(Stored dataset items)

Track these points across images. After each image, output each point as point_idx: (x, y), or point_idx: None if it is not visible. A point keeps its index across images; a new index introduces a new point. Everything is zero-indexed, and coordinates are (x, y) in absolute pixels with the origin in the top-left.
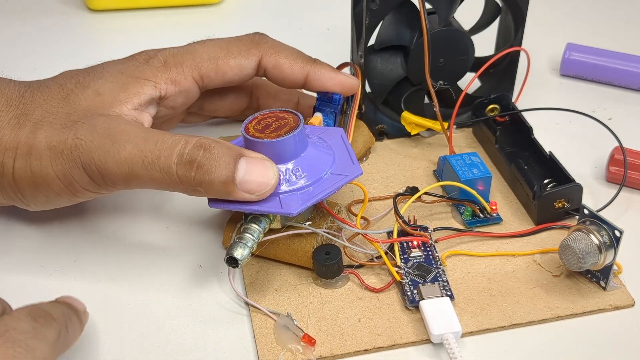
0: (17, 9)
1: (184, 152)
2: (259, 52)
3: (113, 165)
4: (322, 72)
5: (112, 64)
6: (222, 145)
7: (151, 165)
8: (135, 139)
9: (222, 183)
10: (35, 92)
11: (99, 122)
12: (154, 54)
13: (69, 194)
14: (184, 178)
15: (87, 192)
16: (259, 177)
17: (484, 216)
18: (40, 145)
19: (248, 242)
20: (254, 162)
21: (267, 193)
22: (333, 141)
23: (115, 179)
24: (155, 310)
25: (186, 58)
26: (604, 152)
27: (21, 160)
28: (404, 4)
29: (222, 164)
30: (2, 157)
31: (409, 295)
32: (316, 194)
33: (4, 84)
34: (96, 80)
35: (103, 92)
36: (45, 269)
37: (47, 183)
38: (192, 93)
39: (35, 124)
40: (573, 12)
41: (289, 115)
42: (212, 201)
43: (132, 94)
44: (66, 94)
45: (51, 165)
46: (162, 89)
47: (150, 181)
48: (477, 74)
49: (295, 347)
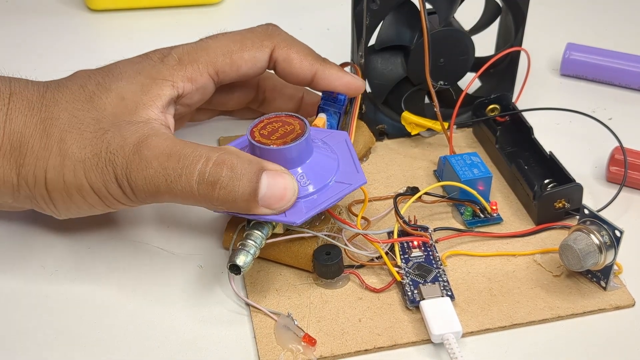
0: (17, 9)
1: (205, 170)
2: (271, 43)
3: (142, 182)
4: (330, 72)
5: (128, 64)
6: (243, 160)
7: (174, 183)
8: (160, 156)
9: (245, 201)
10: (55, 93)
11: (129, 133)
12: (167, 52)
13: (103, 205)
14: (206, 197)
15: (120, 204)
16: (280, 192)
17: (485, 216)
18: (74, 156)
19: (250, 249)
20: (274, 176)
21: (287, 207)
22: (337, 146)
23: (144, 195)
24: (155, 310)
25: (200, 54)
26: (604, 152)
27: (53, 171)
28: (404, 4)
29: (245, 182)
30: (33, 167)
31: (410, 296)
32: (320, 203)
33: (21, 85)
34: (117, 82)
35: (126, 96)
36: (45, 269)
37: (82, 195)
38: (208, 89)
39: (63, 131)
40: (573, 12)
41: (295, 121)
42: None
43: (153, 96)
44: (89, 97)
45: (86, 178)
46: (180, 87)
47: (174, 198)
48: (478, 74)
49: (296, 347)
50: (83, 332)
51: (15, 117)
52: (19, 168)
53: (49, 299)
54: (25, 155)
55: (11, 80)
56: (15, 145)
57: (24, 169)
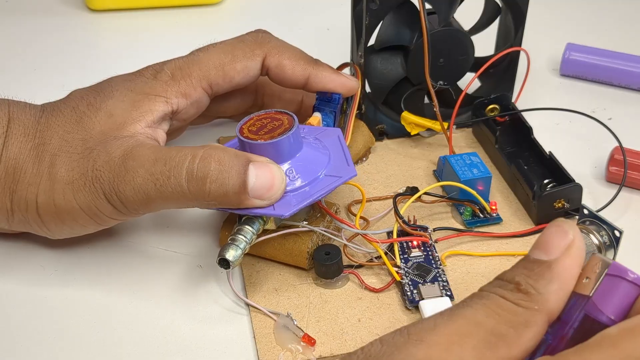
0: (18, 9)
1: (192, 167)
2: (262, 52)
3: (131, 193)
4: (323, 74)
5: (121, 82)
6: (230, 154)
7: (164, 186)
8: (145, 163)
9: (236, 194)
10: (49, 117)
11: (113, 148)
12: (159, 67)
13: (95, 224)
14: (198, 194)
15: (113, 220)
16: (268, 181)
17: (484, 216)
18: (62, 179)
19: (240, 243)
20: (261, 167)
21: (277, 197)
22: (330, 142)
23: (136, 205)
24: (155, 310)
25: (193, 69)
26: (603, 152)
27: (44, 195)
28: (404, 4)
29: (234, 174)
30: (25, 192)
31: (409, 295)
32: (309, 196)
33: (19, 109)
34: (107, 101)
35: (115, 113)
36: (45, 269)
37: (73, 216)
38: (203, 102)
39: (54, 155)
40: (573, 12)
41: (283, 116)
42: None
43: (144, 111)
44: (79, 118)
45: (75, 199)
46: (174, 103)
47: (166, 202)
48: (477, 74)
49: (295, 347)
50: (82, 332)
51: (11, 144)
52: (12, 194)
53: (48, 300)
54: (18, 181)
55: (10, 104)
56: (9, 171)
57: (17, 195)
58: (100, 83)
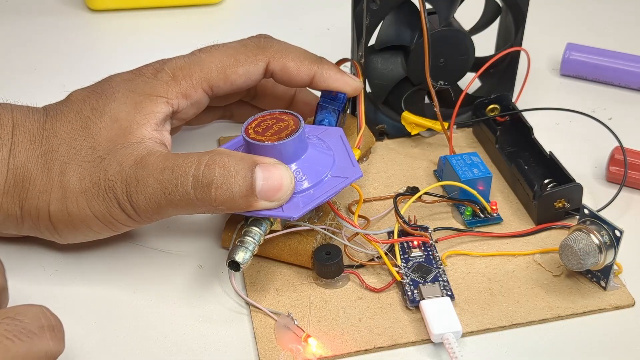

**THE TASK**
Once the line containing "12: (154, 54)" has been located, transcribe exactly and only every line from the first line of the entries through it, excluding pictures.

**SOLVED PROBLEM**
Track these points across images. After each image, output each point as point_idx: (x, y), or point_idx: None if it is not visible. A point keeps its index across images; a new index introduces a new point. Everything is zero-indexed, and coordinates are (x, y) in absolute pixels with the origin in the top-left.
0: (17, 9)
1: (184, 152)
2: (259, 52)
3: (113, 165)
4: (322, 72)
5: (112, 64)
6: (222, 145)
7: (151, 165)
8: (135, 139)
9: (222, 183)
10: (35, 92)
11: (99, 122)
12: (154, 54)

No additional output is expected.